_Task instructions_:
In the records below, find the line with "left front paw: (447, 262)" and the line with "right back paw: (215, 315)"; return exactly those lines and every line between them.

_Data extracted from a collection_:

★ ★ ★

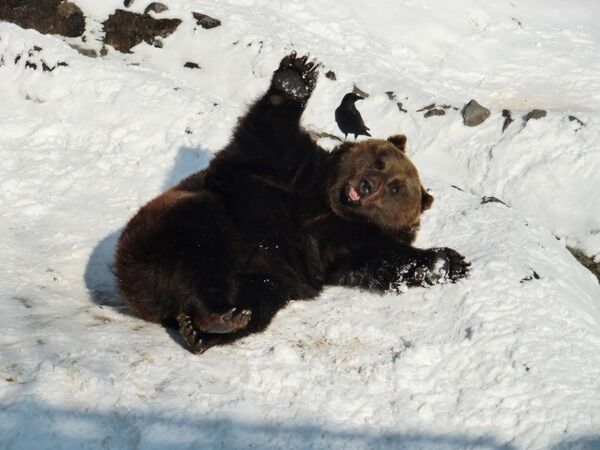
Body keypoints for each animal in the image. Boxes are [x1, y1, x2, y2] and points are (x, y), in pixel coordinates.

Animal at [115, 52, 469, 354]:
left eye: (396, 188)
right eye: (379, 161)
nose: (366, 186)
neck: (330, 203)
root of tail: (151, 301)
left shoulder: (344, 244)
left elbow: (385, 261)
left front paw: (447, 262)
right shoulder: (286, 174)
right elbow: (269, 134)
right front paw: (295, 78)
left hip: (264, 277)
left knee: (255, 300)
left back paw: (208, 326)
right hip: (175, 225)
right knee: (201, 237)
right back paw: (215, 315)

★ ★ ★

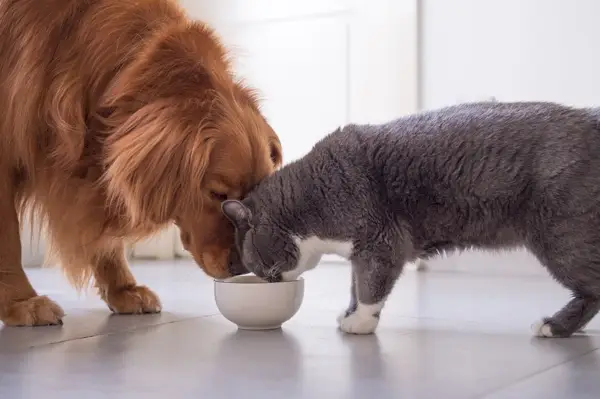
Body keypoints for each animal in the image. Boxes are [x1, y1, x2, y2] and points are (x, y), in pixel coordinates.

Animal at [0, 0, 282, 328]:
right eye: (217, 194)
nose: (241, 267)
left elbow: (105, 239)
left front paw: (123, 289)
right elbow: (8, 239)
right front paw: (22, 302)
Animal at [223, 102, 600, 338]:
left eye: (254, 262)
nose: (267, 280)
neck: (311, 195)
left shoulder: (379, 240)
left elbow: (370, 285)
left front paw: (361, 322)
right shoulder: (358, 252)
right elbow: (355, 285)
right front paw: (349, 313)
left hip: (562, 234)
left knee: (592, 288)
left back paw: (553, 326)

★ ★ ★

_Task solution_:
left front paw: (447, 262)
right shoulder: (286, 174)
right elbow: (269, 134)
right front paw: (295, 78)
left hip: (264, 277)
left knee: (255, 300)
left back paw: (208, 326)
right hip: (175, 225)
right knee: (201, 237)
right back paw: (215, 315)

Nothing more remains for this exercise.